Wednesday, December 30, 2009

Monkeys, Queens and Cats

Greetings:

[Short rant]

I have been doing AI type work since the late 80's (seems like only yesterday) and, like most who start in AI work or any kind of programming, we start with very simple problems. The first is always the ubiquitous "Hello World" program. The second, if you are learning inheritance or something of that nature, is checking to see if a child is a grandchild of another person or object or checking to see if this object or person is human or a toad and therefore has five fingers on each hand. Something like that.

For most who use rulebase tools we learn (or were supposed to have learned) the problem of how to help direct a monkey to find bananas to satisfy its hunger OR we learn how to solve the constraint problem of four, eight or sixteen queens on a chess board so that they none can capture the other one. The other one (thanks to the Monday night CBS TV series of "The Big Bang") is Schrodinger's cats. I really do think that these are excellent problems for initial learning experience in our little world of AI or its subset of rulebased systems.

Also, I consider MAB the best teaching tools for AI that we have - but it is, after all, a teaching tool for AI geeks, not something that the normal person outside of AI would ever consider. My Daddy used to say that people who do things like that are Educated Idiots or just Book Smart - meaning that they could solve complex problems in class but couldn't hammer a nail into a board nor saw a straight line and, therefore, useless in the real world.

The objection with continuing to solve and/or teach these problems is that once we have done them in class we tend to use them over and over and over in more advanced discussions as though we could not think beyond the beginner level of thought. Whenever we have to explain something outside of our close circle of friends and workmates, we always run back to our "comfort zone" and show "Hello World" or MAB. Also, to those outside of AI, who have never had to solve anything more complex than balancing their checkbooks, these problems seem rather silly and beyond the ken of the ordinary mortal and therefore not something for every day life.

PLEASE! Let's try and bring something to the table that (1) the ordinary mortal can understand and (2) that possibly has some real-world application(s). For example, what if we (a) had a problem in forecasting, or (b) a problem of finding a terrorist in L.A. or (c) how to process fluid flow in a petro-chemical plant so that we ensure that it will not blow up [and what to do if there is that possibility] or (d) complex shift scheduling or maintenance crew assignment or (e) complex resource assignment in a large manufacturing plant or (f) how to configure specialty helicopters?

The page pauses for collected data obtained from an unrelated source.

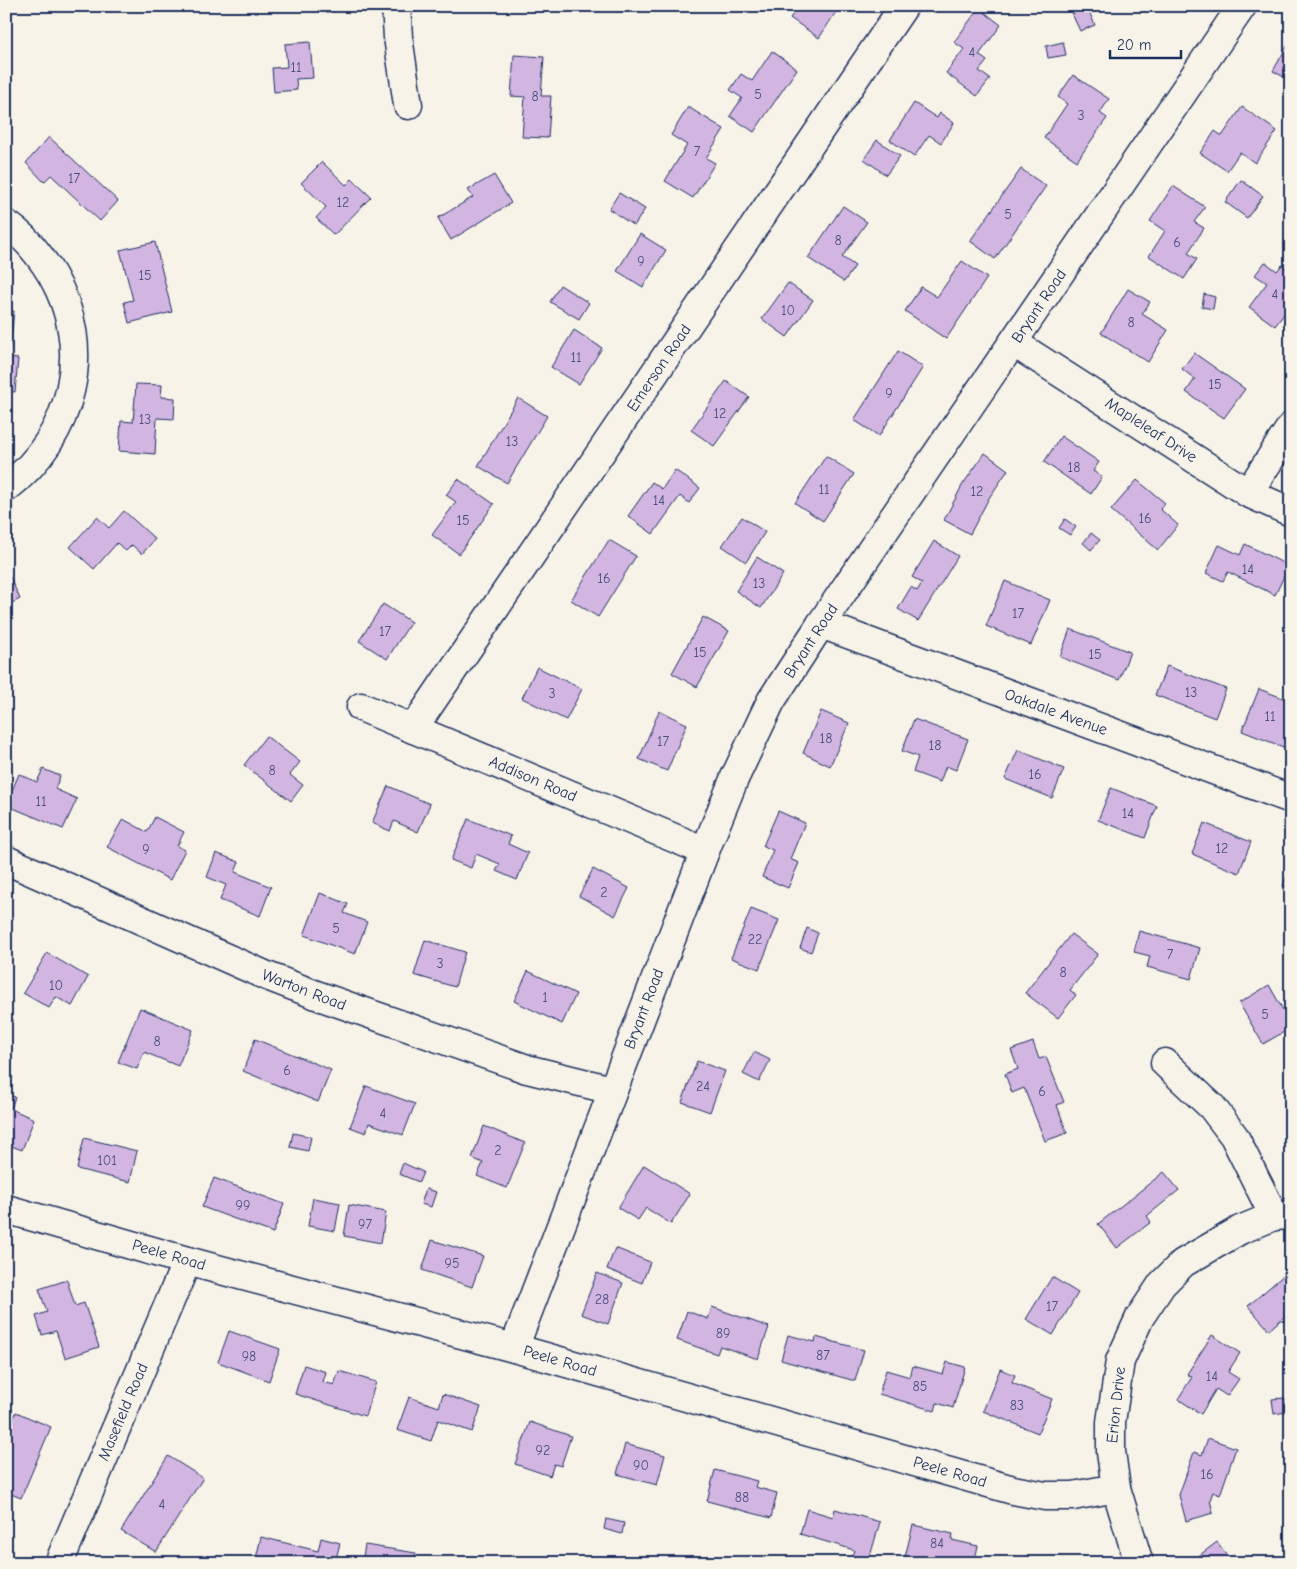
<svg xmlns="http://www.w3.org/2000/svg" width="1297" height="1569" viewBox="0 0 1297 1569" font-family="'Comic Neue',sans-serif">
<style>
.building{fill:#d3b5e2;stroke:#1b2f5e}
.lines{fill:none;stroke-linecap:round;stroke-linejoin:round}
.minor-casing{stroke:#1b2f5e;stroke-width:31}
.minor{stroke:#f7f3e8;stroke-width:28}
.labels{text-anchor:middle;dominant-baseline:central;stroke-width:4;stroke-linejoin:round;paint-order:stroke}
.number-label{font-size:14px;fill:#49507f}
.street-label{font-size:16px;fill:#1b2f5e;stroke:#f7f3e8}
</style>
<rect width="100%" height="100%" fill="#f7f3e8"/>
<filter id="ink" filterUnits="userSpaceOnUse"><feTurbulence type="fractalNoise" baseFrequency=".02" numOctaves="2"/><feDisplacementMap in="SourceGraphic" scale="10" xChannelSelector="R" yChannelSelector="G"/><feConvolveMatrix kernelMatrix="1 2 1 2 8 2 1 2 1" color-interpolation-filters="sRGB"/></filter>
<g filter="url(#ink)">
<!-- building -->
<g class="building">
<path d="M799,6H840L819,38L790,18Z"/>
<path d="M1087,7L1095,25L1080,31L1072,14Z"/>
<path d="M979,8L1001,25L979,55L987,61L979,71L990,79L977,96L946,73L964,49L954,42Z"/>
<path d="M1291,39V81L1273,71Z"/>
<path d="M310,42L313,78L296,79L297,90L274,92L272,68L287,67L285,44Z"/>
<path d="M1063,42L1066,55L1048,58L1046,46Z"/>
<path d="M772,51L797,69L754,132L730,116L742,98L730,90L741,74L752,81Z"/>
<path d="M514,55L544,57L541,96H551L548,138L522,137L525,97L511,96Z"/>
<path d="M1073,75L1109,99L1100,113L1107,118L1077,161L1044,138L1067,104L1058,97Z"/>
<path d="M914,103L937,118L940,113L954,123L941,143L929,135L914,157L890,140Z"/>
<path d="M688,107L724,129L706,158L715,163L693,198L665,181L687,145L671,135Z"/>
<path d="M1242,107L1277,131L1255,163L1240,152L1227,171L1200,153L1215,131L1222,136Z"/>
<path d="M49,137L118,201L100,221L51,175L44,182L26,163Z"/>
<path d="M877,140L900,156L886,175L864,159Z"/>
<path d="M322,162L346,185L352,179L371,197L334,235L316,218L326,207L301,183Z"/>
<path d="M1021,169L1046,186L995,259L970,241Z"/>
<path d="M494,175L511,203L451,240L438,218L473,197L468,190Z"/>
<path d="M1241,180L1263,196L1247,218L1225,202Z"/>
<path d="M1173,186L1205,207L1194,222L1204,228L1188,253L1197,259L1184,279L1149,256L1165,231L1150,221Z"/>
<path d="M619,193L645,209L634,226L609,209Z"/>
<path d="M843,206L867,222L842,257L855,266L844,282L808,258Z"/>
<path d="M640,234L666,250L643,287L617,271Z"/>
<path d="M155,242L172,312L129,323L124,302L133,300L120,250Z"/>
<path d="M962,261L987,278L946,339L905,311L921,287L937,297Z"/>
<path d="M1265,262L1277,271L1282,265L1291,272V305L1275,326L1249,307L1267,283L1255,275Z"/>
<path d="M788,283L813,300L787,337L762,319Z"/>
<path d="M560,285L589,303L579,319L550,302Z"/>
<path d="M1128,289L1150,302L1142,314L1168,330L1148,362L1101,333Z"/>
<path d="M1204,294L1215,297L1213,309L1202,307Z"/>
<path d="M6,310L14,311L9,358L18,359L15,392L6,391Z"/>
<path d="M574,330L602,348L579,384L551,367Z"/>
<path d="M898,351L923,367L879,436L854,420Z"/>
<path d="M1194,353L1245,389L1224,418L1186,392L1195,379L1182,369Z"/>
<path d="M726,381L749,397L714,446L691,430Z"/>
<path d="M136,384L162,385L161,397L175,398L174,419L157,418L155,454L119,451L121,421L133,422Z"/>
<path d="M518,398L547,416L507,483L478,466Z"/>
<path d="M1061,436L1099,462L1093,471L1102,477L1091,494L1044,462Z"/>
<path d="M985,453L1008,470L989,498L970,534L944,520L963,484Z"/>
<path d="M826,456L854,474L823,521L795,503Z"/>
<path d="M675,470L700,488L689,503L680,496L653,534L628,516L652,482L662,489Z"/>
<path d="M458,479L494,504L459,554L432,535L456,502L446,495Z"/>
<path d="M1137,480L1165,503L1160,509L1178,525L1158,550L1111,510Z"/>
<path d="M124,511L155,539L142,554L132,545L126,551L117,543L94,569L70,547L97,517L109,528Z"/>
<path d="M742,517L765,532L746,562L722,546Z"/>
<path d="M1065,519L1076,527L1070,535L1059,528Z"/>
<path d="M1091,533L1100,540L1091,550L1083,543Z"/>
<path d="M609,540L636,556L598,617L571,600Z"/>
<path d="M934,541L958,556L918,621L898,609L911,587L917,591L922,583L912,577Z"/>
<path d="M1245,544L1289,566L1275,595L1228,572L1223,581L1206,573L1219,545L1240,555Z"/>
<path d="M757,557L783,574L761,608L736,591Z"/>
<path d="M9,575L20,599L6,606V576Z"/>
<path d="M1005,581L1050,600L1031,645L986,626Z"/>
<path d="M383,604L411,622L387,659L359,641Z"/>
<path d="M703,617L729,631L697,687L672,673Z"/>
<path d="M1070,629L1130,652L1119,680L1060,657Z"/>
<path d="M1167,666L1226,689L1215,718L1155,695Z"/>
<path d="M537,667L582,689L566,720L522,698Z"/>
<path d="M1259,689L1291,701V750L1242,731Z"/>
<path d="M659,711L687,724L667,771L639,759Z"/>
<path d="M821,711L849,723L830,766L803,753Z"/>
<path d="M914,719L968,739L956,770L946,766L940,782L913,772L918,757L902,751Z"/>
<path d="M266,736L300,762L290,775L303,785L291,801L244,765Z"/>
<path d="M1018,750L1064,769L1052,798L1005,779Z"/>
<path d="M43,769L60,776L55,789L77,799L63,829L6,805L19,774L37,782Z"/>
<path d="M388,786L430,804L418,832L394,821L390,831L372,823Z"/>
<path d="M1111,788L1157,806L1145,838L1098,820Z"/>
<path d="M778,811L805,823L790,859L799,863L788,888L762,877L773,850L763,846Z"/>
<path d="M155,817L184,832L177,846L185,850L170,880L107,847L123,819L147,832Z"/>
<path d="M468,819L511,836L508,844L528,853L517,880L496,871L500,864L476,854L471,868L451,860Z"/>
<path d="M1204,823L1251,842L1239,873L1192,854Z"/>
<path d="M216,853L239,862L235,872L271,887L260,916L220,900L226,885L207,877Z"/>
<path d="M1291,865V888L1283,886Z"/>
<path d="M593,869L629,888L615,916L579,896Z"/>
<path d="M320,893L348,904L344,913L367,922L355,954L304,935Z"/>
<path d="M751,909L779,920L759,969L731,958Z"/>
<path d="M807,928L818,933L811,952L800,948Z"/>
<path d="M1139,931L1200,948L1191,979L1147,967L1150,956L1134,952Z"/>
<path d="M1071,934L1098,954L1070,990L1076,995L1058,1018L1025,993Z"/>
<path d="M425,940L465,952L455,987L414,975Z"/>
<path d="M47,953L88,977L72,1006L56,997L49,1008L23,993Z"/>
<path d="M528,971L576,994L562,1024L514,1001Z"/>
<path d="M1269,985L1291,1024V1028L1263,1044L1239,1003Z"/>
<path d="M140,1008L193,1030L178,1066L144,1052L137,1069L118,1062Z"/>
<path d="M255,1039L331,1070L318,1102L243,1071Z"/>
<path d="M1033,1042L1039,1059L1046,1057L1064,1102L1057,1105L1067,1133L1045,1141L1024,1088L1012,1093L1005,1074L1018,1069L1011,1050Z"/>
<path d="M754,1052L770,1060L759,1082L743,1074Z"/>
<path d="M697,1061L725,1071L710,1112L682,1102Z"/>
<path d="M366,1086L415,1104L403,1135L369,1123L366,1133L350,1127Z"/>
<path d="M6,1094L15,1097L11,1109L34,1119L22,1150L6,1144Z"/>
<path d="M484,1126L525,1143L507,1188L477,1176L483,1163L472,1158Z"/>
<path d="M293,1133L311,1137L308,1151L290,1147Z"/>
<path d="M84,1138L137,1151L130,1182L77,1169Z"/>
<path d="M403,1163L423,1172L419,1182L399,1174Z"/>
<path d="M644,1165L690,1194L671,1224L646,1208L638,1220L618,1208Z"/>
<path d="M1164,1172L1179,1190L1147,1216L1151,1222L1117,1248L1098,1224Z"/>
<path d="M214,1178L284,1204L273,1233L202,1207Z"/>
<path d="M426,1189L436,1192L431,1207L421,1204Z"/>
<path d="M313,1198L340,1203L335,1231L308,1226Z"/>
<path d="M349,1205L386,1212L381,1243L344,1236Z"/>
<path d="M432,1240L483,1256L472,1287L422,1270Z"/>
<path d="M615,1248L650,1262L642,1283L607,1269Z"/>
<path d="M597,1273L623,1283L608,1324L581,1314Z"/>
<path d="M1285,1274L1291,1280V1311L1269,1330L1248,1306Z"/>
<path d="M1052,1277L1078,1293L1053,1335L1026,1319Z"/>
<path d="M67,1280L75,1306L84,1303L99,1347L65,1358L56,1331L42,1335L36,1316L47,1312L39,1289Z"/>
<path d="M712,1307L769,1327L758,1359L720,1346L717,1354L677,1340L687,1311L708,1319Z"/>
<path d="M229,1331L280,1349L269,1381L218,1362Z"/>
<path d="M788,1335L815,1342L816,1337L864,1350L855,1381L781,1360Z"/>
<path d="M1212,1335L1240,1353L1228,1372L1239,1379L1227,1396L1216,1389L1201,1414L1178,1399L1192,1377L1187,1374Z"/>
<path d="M947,1362L965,1367L953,1408L937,1403L935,1411L879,1394L886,1370L910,1377L913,1366L943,1374Z"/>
<path d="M304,1365L326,1372L323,1382L334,1385L339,1371L376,1382L365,1416L295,1394Z"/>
<path d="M1000,1369L1015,1375L1012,1383L1052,1399L1038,1433L983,1411Z"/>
<path d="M443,1394L481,1407L472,1432L438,1420L431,1441L397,1430L409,1397L439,1407Z"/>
<path d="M1285,1398L1286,1412L1274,1414L1272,1399Z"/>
<path d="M16,1412L51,1427L21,1498L6,1492V1436Z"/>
<path d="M530,1422L571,1436L561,1466L554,1464L550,1476L515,1464Z"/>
<path d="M1208,1438L1236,1448L1220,1495L1213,1492L1210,1500L1213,1513L1186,1521L1179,1495L1194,1452L1202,1455Z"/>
<path d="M625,1444L665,1455L657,1485L617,1474Z"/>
<path d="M168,1456L203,1478L156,1552L121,1531Z"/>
<path d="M715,1470L757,1481L755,1487L777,1493L771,1518L707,1501Z"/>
<path d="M807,1509L833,1517L835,1509L880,1522L868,1563L850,1562L854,1550L800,1534Z"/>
<path d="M606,1519L624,1523L622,1534L604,1529Z"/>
<path d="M913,1525L953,1534L952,1540L978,1546L974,1563H912L904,1561Z"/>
<path d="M261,1537L318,1551L321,1538L340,1543L335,1563H255Z"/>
<path d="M1217,1542L1233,1563H1194L1192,1561Z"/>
<path d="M365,1545L416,1553L414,1563H362Z"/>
</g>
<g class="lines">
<defs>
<g id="minor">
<path d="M396,6L398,37L408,105"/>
<path d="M6,224C25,236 40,255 52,275C95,349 73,437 6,488"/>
<path d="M1014,343L1248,493L1291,512"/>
<path d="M1248,493L1291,427"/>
<path d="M821,624L1291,799"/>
<path d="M361,707L705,851"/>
<path d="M413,729L904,6"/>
<path d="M6,860L267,976L319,996L527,1069L612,1090"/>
<path d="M1165,1063L1212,1107L1234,1136L1274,1216"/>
<path d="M6,1209L187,1261L514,1348L1013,1490L1045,1496H1073L1116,1488"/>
<path d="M514,1348L705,851L735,777L771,701L821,624L1242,6"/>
<path d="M59,1563L187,1261"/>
<path d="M1139,1563L1116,1488L1111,1452V1422L1120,1361L1140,1317L1162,1284L1183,1263L1240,1230L1274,1216L1291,1215"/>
</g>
</defs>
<!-- minor casing -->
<use href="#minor" class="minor-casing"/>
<!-- minor -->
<use href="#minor" class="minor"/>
</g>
</g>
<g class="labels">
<!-- number labels -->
<g class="number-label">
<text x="972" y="52">4</text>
<text x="296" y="67">11</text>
<text x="758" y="94">5</text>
<text x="535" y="96">8</text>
<text x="1081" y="115">3</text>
<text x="697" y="151">7</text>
<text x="74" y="178">17</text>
<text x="343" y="202">12</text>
<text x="1008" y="214">5</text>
<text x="838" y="240">8</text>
<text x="1177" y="242">6</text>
<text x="641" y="261">9</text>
<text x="145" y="275">15</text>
<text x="1275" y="294">4</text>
<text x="788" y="310">10</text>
<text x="1131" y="322">8</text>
<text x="576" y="357">11</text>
<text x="1215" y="384">15</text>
<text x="889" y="393">9</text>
<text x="720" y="413">12</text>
<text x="145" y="419">13</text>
<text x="512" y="441">13</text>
<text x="1074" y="467">18</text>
<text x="824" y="489">11</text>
<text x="977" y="491">12</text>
<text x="659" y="500">14</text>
<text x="1145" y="518">16</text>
<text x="463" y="520">15</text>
<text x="1248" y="569">14</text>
<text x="604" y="578">16</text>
<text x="759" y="583">13</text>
<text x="1018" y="613">17</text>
<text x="385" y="631">17</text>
<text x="700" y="652">15</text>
<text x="1095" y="654">15</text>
<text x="1191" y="692">13</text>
<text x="552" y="693">3</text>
<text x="1270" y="716">11</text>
<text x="826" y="738">18</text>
<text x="663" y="741">17</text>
<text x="935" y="745">18</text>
<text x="272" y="770">8</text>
<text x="1035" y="774">16</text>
<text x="41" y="801">11</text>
<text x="1128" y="813">14</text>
<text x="1222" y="848">12</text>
<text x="146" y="849">9</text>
<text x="604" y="892">2</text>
<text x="336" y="928">5</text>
<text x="755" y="939">22</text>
<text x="1170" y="954">7</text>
<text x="440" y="963">3</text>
<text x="1063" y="972">8</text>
<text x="56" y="985">10</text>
<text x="545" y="997">1</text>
<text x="1265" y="1014">5</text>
<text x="157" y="1041">8</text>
<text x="287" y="1070">6</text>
<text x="703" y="1086">24</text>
<text x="1042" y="1091">6</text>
<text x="383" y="1113">4</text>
<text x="498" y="1150">2</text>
<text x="107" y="1160">101</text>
<text x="243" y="1205">99</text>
<text x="365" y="1224">97</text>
<text x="452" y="1263">95</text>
<text x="602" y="1299">28</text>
<text x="1052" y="1306">17</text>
<text x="723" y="1333">89</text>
<text x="823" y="1355">87</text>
<text x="249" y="1356">98</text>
<text x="1212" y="1376">14</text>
<text x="920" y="1386">85</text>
<text x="1017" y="1405">83</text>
<text x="543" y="1450">92</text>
<text x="641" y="1465">90</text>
<text x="1207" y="1474">16</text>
<text x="742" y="1497">88</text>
<text x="162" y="1504">4</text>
<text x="937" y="1543">84</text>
</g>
<!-- street labels -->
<g class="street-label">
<text transform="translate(1039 306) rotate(-56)">Bryant Road</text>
<text transform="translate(659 368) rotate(-56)">Emerson Road</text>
<text transform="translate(1151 430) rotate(33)">Mapleleaf Drive</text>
<text transform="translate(811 641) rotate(-57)">Bryant Road</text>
<text transform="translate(1056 712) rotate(20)">Oakdale Avenue</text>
<text transform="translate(533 779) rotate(23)">Addison Road</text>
<text transform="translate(304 990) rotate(21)">Warton Road</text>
<text transform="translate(644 1009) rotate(-69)">Bryant Road</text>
<text transform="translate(169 1255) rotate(16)">Peele Road</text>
<text transform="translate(560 1361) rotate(16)">Peele Road</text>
<text transform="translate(1116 1405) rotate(-84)">Erion Drive</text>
<text transform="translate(123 1412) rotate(-67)">Masefield Road</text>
<text transform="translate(950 1472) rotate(16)">Peele Road</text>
</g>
</g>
<!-- margin -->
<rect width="1297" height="1569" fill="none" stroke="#f7f3e8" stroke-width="25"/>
<rect x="12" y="12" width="1272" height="1544" fill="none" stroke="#1b2f5e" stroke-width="2" filter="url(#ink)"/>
<!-- scale -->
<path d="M1110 50v8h71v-8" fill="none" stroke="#1b2f5e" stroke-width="2.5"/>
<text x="1117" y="50" font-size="15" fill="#1b2f5e" stroke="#f7f3e8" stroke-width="4" paint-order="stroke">20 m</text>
</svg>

OK, these are just thoughts. But if we, the AI community, can begin to establish some better examples then maybe we can be accepted and assimilated into the mainstream river of human thought. Maybe...

SDG
jco

Sunday, December 6, 2009

Sunday Ramblings

Greetings:

I just went to the following link that was sent to me by a friend:

http://java.sun.com/developer/media/deepdivejavawarehouse.jsp

It is, indeed, refreshing to see the older guys teaching the younger guys in a Sun-sponsored video. Having children (anyone less than 30) teaching a class should be an anomaly, not a normal thing. While we older troops should be enjoying our advancing years, at the same time we should recognize that we have something to contribute back to those same "children" who are still struggling with undocumented code, insufficient requirements and poorly constructed architecture. When they become frustrated with these daily problems, we can help them to understand those problems and show them how to deal with each one in the appropriate manner.

I think that as we deal with old age in our every day life, so then we learn to deal with death when it finally arrives. Some of us feel that we are still young, 20-year-old studs that have become trapped in in old man's body that is heir to all of the aches and pains of advancing years. I have come to think of that as God's way of preparing us for the end of life so that we welcome Death as a friend who has come to take us home and not as a protagonist against whom we have to fight.

But, so long as we stay alert and up to date on changes in the industry, do our own research, analyze our own data and prepare our own reports, then we will continue to amass knowledge and we can filter that new knowledge through the years of the pain of working with those who always "take the easy way out." This would be those programmers and scientists who don't try to understand the underlying principles of the art and science of their industry that is sometimes so elusive and seemingly unavailable to those who have had only a few years trying to make things work the right way when using apparently insufficient material. Nevertheless, having worked with younger programmers most of my life, I have found that if I can show them something new or a better way to do things, then I am usually accepted by my cohorts as just another geek trying to make sense out of senseless requirements.

So, to the older, more experienced technical personnel I say this; keep on learning. Never give up on a problem and turn it over to someone else just to make life easier. It is that very struggle, this exercise of the brain, to solve complex problems that makes us who we are. This struggle that gives us strength is much like a butterfly coming out of a cocoon that gives it the strength to fly away. The daily solving of those complex problems gives us the strength and the courage to manage smaller problems of everyday life.